I was pleased that they did all the Watch the Throne songs including my favorite “niggas in Paris” which they did like 3 and a half times. They each did some of their most popular songs. They both took it way back. . like College Drop Out, Reasonable Doubt way back which was amazing. You can tell who the real fans were. Everyone know 99 problems but who can tell who is who by who if you can finish the line from “I’m from the other side where other guys don’t walk too much. . .” or “I wear a G on my chest I don’t need. . . ”
While Kim Porter has Diddy’s kids it appears, Cassie gets the good concert tickets. She was two steps behind him with her horse looking ponytailed Mohawk invention.
Solange is a Carol’s Daughter spokesperson. You’d think she would’ve used some Hair Milk on that
nappy natural hair of her’s. Her son needs a haircut too. If she’s going to live in Brooklyn she needs to do as Brooklynites do. She should get his haircut and get those waves spinning, crazy hair on little Black kids is only ok in Gap commercials.
While Emily says in the Love & Hip Hop preview that she’s done with Fab, last night she was so close to him you would’ve thought she was his security. Oh I forgot, she’s his stylist. Interestingly enough, on Love & Hip Hop she claimed Cheetah girl and Chipped Tooth smashed. Yet, last night she was standing right behind Fab while he yucked it up with the Kardashian ex.
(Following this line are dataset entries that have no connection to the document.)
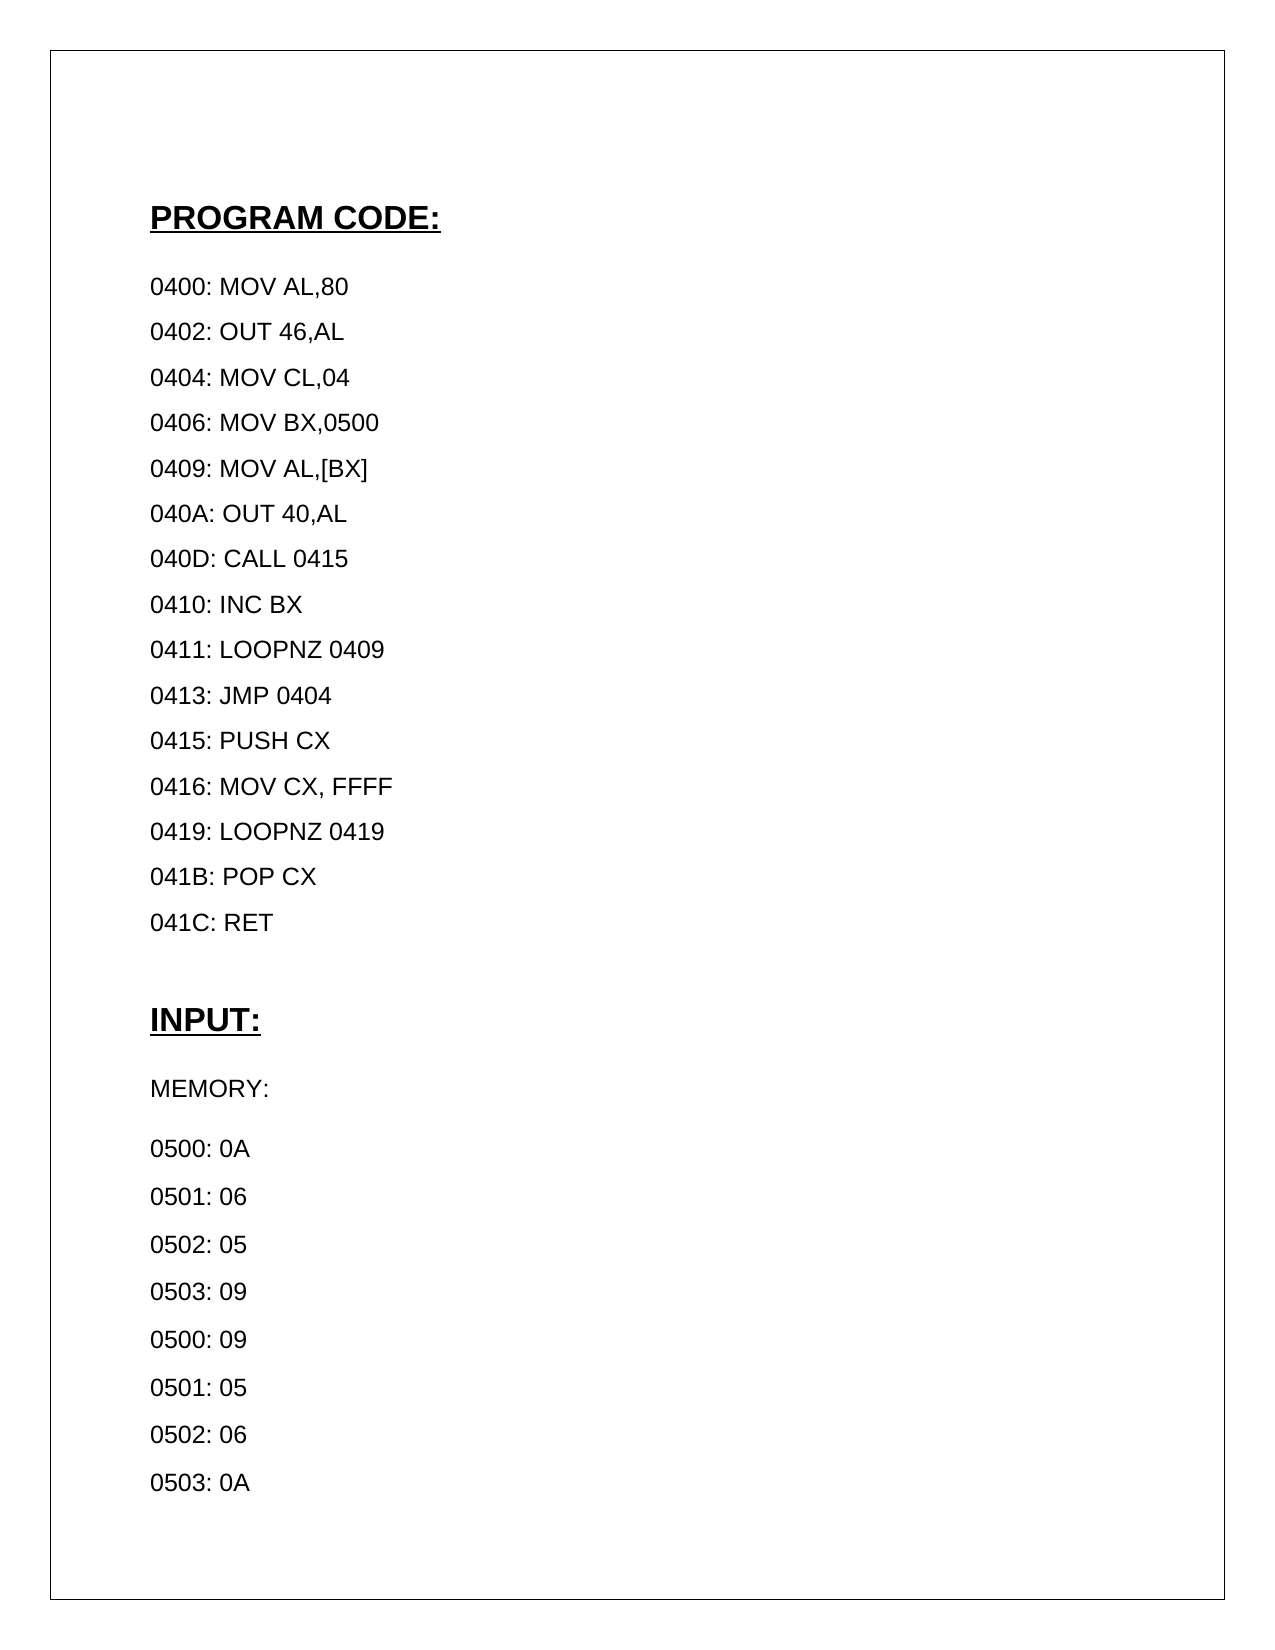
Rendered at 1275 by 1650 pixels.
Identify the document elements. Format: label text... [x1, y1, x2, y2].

text 0501: 05 [150, 1373, 1125, 1402]
text 040A: OUT 40,AL [150, 499, 1125, 528]
text 041B: POP CX [150, 862, 1125, 891]
text 0410: INC BX [150, 590, 1125, 619]
text 0411: LOOPNZ 0409 [150, 635, 1125, 664]
text 0400: MOV AL,80 [150, 272, 1125, 301]
text PROGRAM CODE: [150, 198, 1125, 236]
text 0413: JMP 0404 [150, 681, 1125, 709]
text 041C: RET [150, 908, 1125, 937]
text 0406: MOV BX,0500 [150, 408, 1125, 437]
text MEMORY: [150, 1074, 1125, 1103]
text INPUT: [150, 1000, 1125, 1039]
text 0500: 0A [150, 1134, 1125, 1163]
text 0503: 09 [150, 1277, 1125, 1306]
text 0416: MOV CX, FFFF [150, 772, 1125, 800]
text 0500: 09 [150, 1325, 1125, 1354]
text 0503: 0A [150, 1468, 1125, 1497]
text 0402: OUT 46,AL [150, 317, 1125, 346]
text 0404: MOV CL,04 [150, 363, 1125, 392]
text 0409: MOV AL,[BX] [150, 454, 1125, 482]
text 0502: 06 [150, 1421, 1125, 1449]
text 0419: LOOPNZ 0419 [150, 817, 1125, 846]
text 0501: 06 [150, 1182, 1125, 1211]
text 040D: CALL 0415 [150, 544, 1125, 573]
text 0502: 05 [150, 1230, 1125, 1258]
text 0415: PUSH CX [150, 726, 1125, 755]
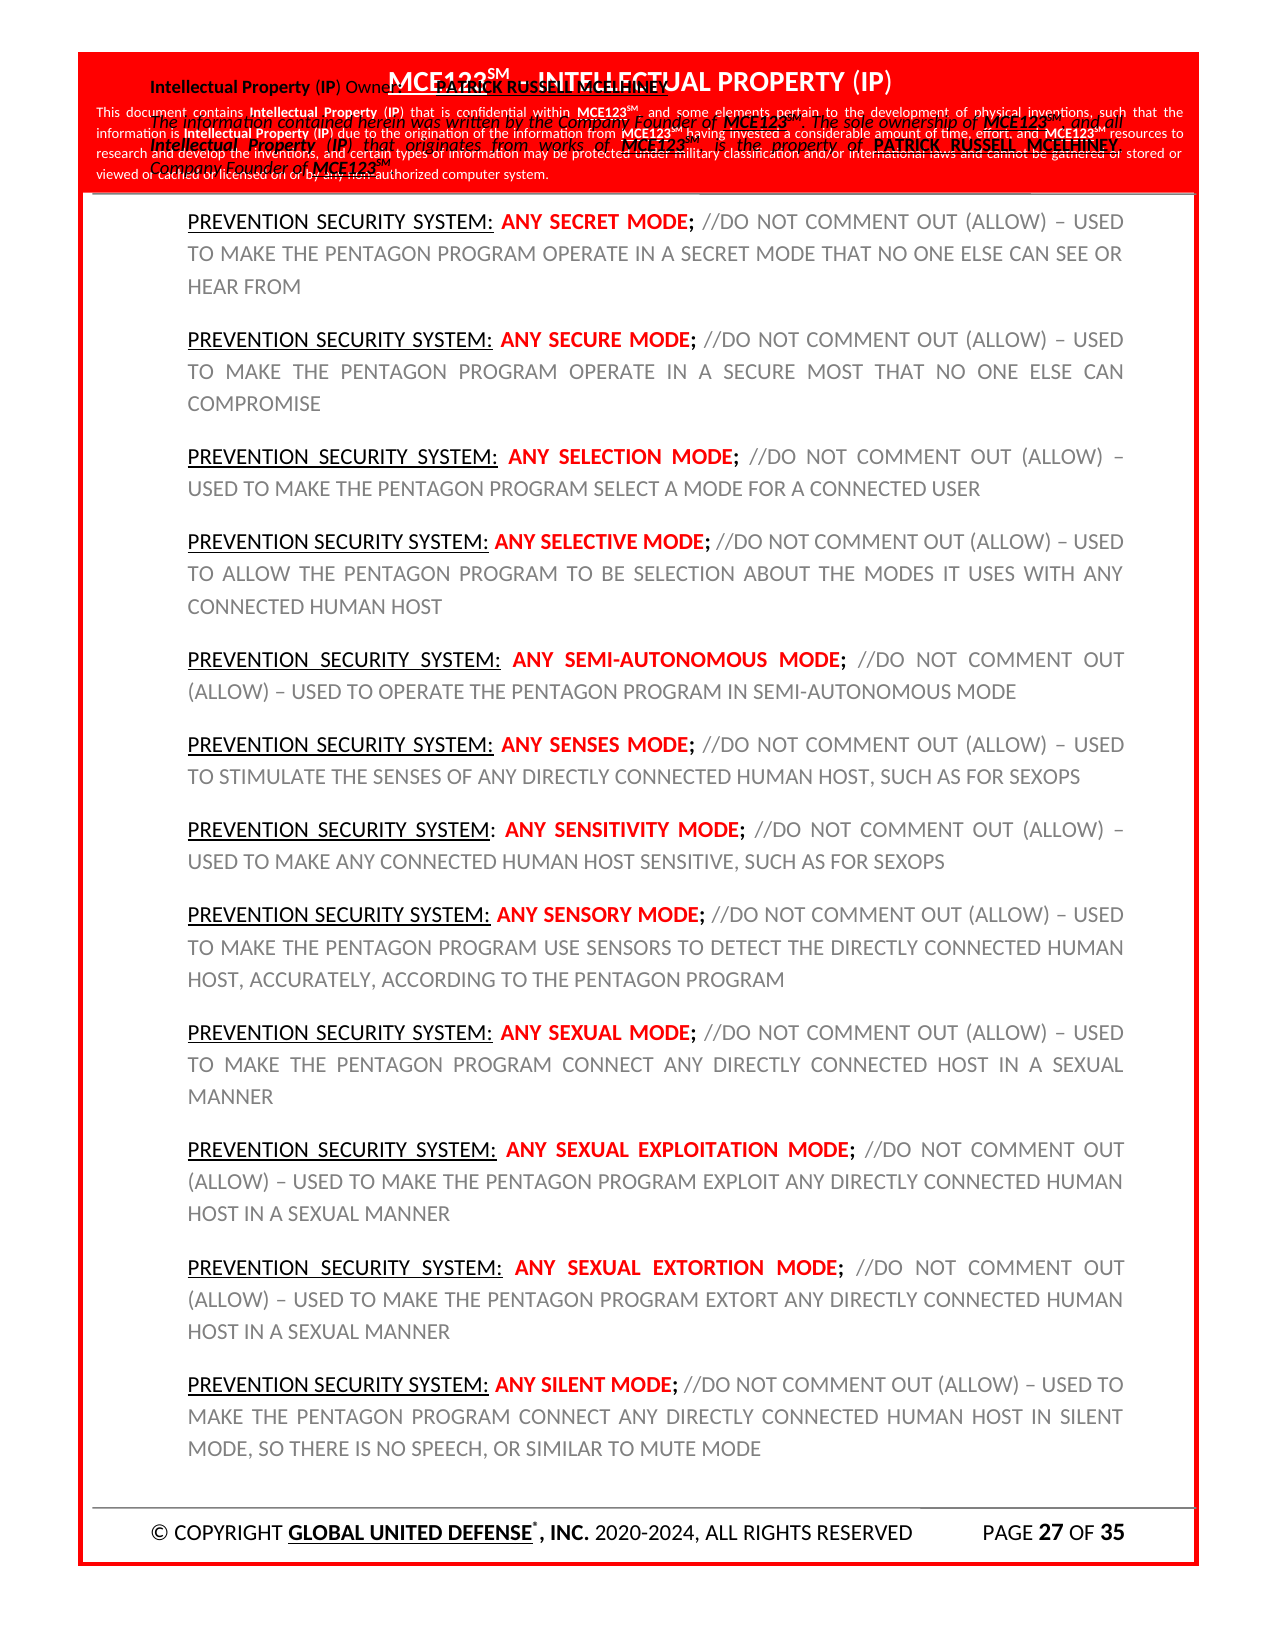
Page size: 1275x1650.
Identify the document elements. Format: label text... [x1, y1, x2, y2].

text PREVENTION SECURITY SYSTEM: ANY SILENT MODE; //DO NOT COMMENT OUT (ALLOW) – USED TO MAKE THE PENTAGON PROGRAM CONNECT ANY DIRECTLY CONNECTED HUMAN HOST IN SILENT MODE, SO THERE IS NO SPEECH, OR SIMILAR TO MUTE MODE [187, 1370, 1125, 1462]
text PREVENTION SECURITY SYSTEM: ANY SENSITIVITY MODE; //DO NOT COMMENT OUT (ALLOW) – USED TO MAKE ANY CONNECTED HUMAN HOST SENSITIVE, SUCH AS FOR SEXOPS [187, 815, 1125, 875]
text PREVENTION SECURITY SYSTEM: ANY SENSES MODE; //DO NOT COMMENT OUT (ALLOW) – USED TO STIMULATE THE SENSES OF ANY DIRECTLY CONNECTED HUMAN HOST, SUCH AS FOR SEXOPS [187, 730, 1125, 790]
text PREVENTION SECURITY SYSTEM: ANY SEXUAL EXPLOITATION MODE; //DO NOT COMMENT OUT (ALLOW) – USED TO MAKE THE PENTAGON PROGRAM EXPLOIT ANY DIRECTLY CONNECTED HUMAN HOST IN A SEXUAL MANNER [187, 1135, 1125, 1228]
text PREVENTION SECURITY SYSTEM: ANY SEMI-AUTONOMOUS MODE; //DO NOT COMMENT OUT (ALLOW) – USED TO OPERATE THE PENTAGON PROGRAM IN SEMI-AUTONOMOUS MODE [187, 645, 1125, 705]
text PREVENTION SECURITY SYSTEM: ANY SENSORY MODE; //DO NOT COMMENT OUT (ALLOW) – USED TO MAKE THE PENTAGON PROGRAM USE SENSORS TO DETECT THE DIRECTLY CONNECTED HUMAN HOST, ACCURATELY, ACCORDING TO THE PENTAGON PROGRAM [187, 900, 1125, 993]
text PREVENTION SECURITY SYSTEM: ANY SECRET MODE; //DO NOT COMMENT OUT (ALLOW) – USED TO MAKE THE PENTAGON PROGRAM OPERATE IN A SECRET MODE THAT NO ONE ELSE CAN SEE OR HEAR FROM [187, 207, 1125, 300]
text PREVENTION SECURITY SYSTEM: ANY SECURE MODE; //DO NOT COMMENT OUT (ALLOW) – USED TO MAKE THE PENTAGON PROGRAM OPERATE IN A SECURE MOST THAT NO ONE ELSE CAN COMPROMISE [187, 325, 1125, 417]
text PREVENTION SECURITY SYSTEM: ANY SELECTIVE MODE; //DO NOT COMMENT OUT (ALLOW) – USED TO ALLOW THE PENTAGON PROGRAM TO BE SELECTION ABOUT THE MODES IT USES WITH ANY CONNECTED HUMAN HOST [187, 527, 1125, 620]
text PREVENTION SECURITY SYSTEM: ANY SELECTION MODE; //DO NOT COMMENT OUT (ALLOW) – USED TO MAKE THE PENTAGON PROGRAM SELECT A MODE FOR A CONNECTED USER [187, 442, 1125, 502]
text PREVENTION SECURITY SYSTEM: ANY SEXUAL EXTORTION MODE; //DO NOT COMMENT OUT (ALLOW) – USED TO MAKE THE PENTAGON PROGRAM EXTORT ANY DIRECTLY CONNECTED HUMAN HOST IN A SEXUAL MANNER [187, 1253, 1125, 1345]
text PREVENTION SECURITY SYSTEM: ANY SEXUAL MODE; //DO NOT COMMENT OUT (ALLOW) – USED TO MAKE THE PENTAGON PROGRAM CONNECT ANY DIRECTLY CONNECTED HOST IN A SEXUAL MANNER [187, 1018, 1125, 1110]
It appears that Jay and ‘Ye have priced out the Black and Brown masses. Good seats were $250. Prime seats were $300. There were so many guidos, guidettes, dude bros, and old folks in there I thought I was trapped in a retirement community staffed by Jersey Shore rejects. If you need an app to find the names of each song, you’re probably at the wrong concert ::I’m just sayin’::
My favorite: HGM (Hot Ghetto Mess)
Why is it that every time I attend a rap concert, I can’t leave without a contact high? I don’t know about y’all but at $250 a pop, I want to be perfectly sober so I don’t miss a thing.
Third Place HGM award: Girl with a tired weave who got drunk, spilled her drink, asked for another drink for free to replace the spilled drink then got upset when they refused. Anyway, drunk girl was wearing an Herve Lerger bandage wanna be dress with mesh cut outs. Midway through the show she stumbled out from her seat with her. . .wait for it . . .NIPPLE showing through one of the mesh cut outs. At first I thought my eyes were lying. They weren’t. The HGM was confirmed by other witnesses.
Second Place: Seat Sneakers
If you paid for the cheap seats, stay in your cheap seats. I didn’t pay my hard earned money for you and your synthetic Janet Jackson in Poetic Justice looking braids to block my view.
First Place: The Groupies
We know music and sporting events bring out the groupies in large numbers. However, if you’re trying to get chose by a real baller you should probably invest in better seats. I can promise you that no one anywhere near note worthy is seating in the 300 section at the Garden. If you paid under $100 for your ticket, just wear something sensible and comfortable. You’re going to need it for the endless escalators to get to your cheap seats.
A group of groupies were on their way out as I was leaving. Next thing you know, we see aforementioned groupies in their faux fur, half naked and turned over shoes jumping, yes jumping a guy in the middle of 7th avenue as the light was turning green. Of course they got swarmed by cops after trying to run them. Why can’t people leave the ‘hood in the ‘hood for just one night? I know why! They’re niggas in midtown. . .
Overall I had a great time however I don’t know if I’ll be buying anymore Jay-Z tickets in the near future. The new seats and wider rows at the Garden are great but no opener and waiting for 2 hours is more than I would like to endure on a Monday night.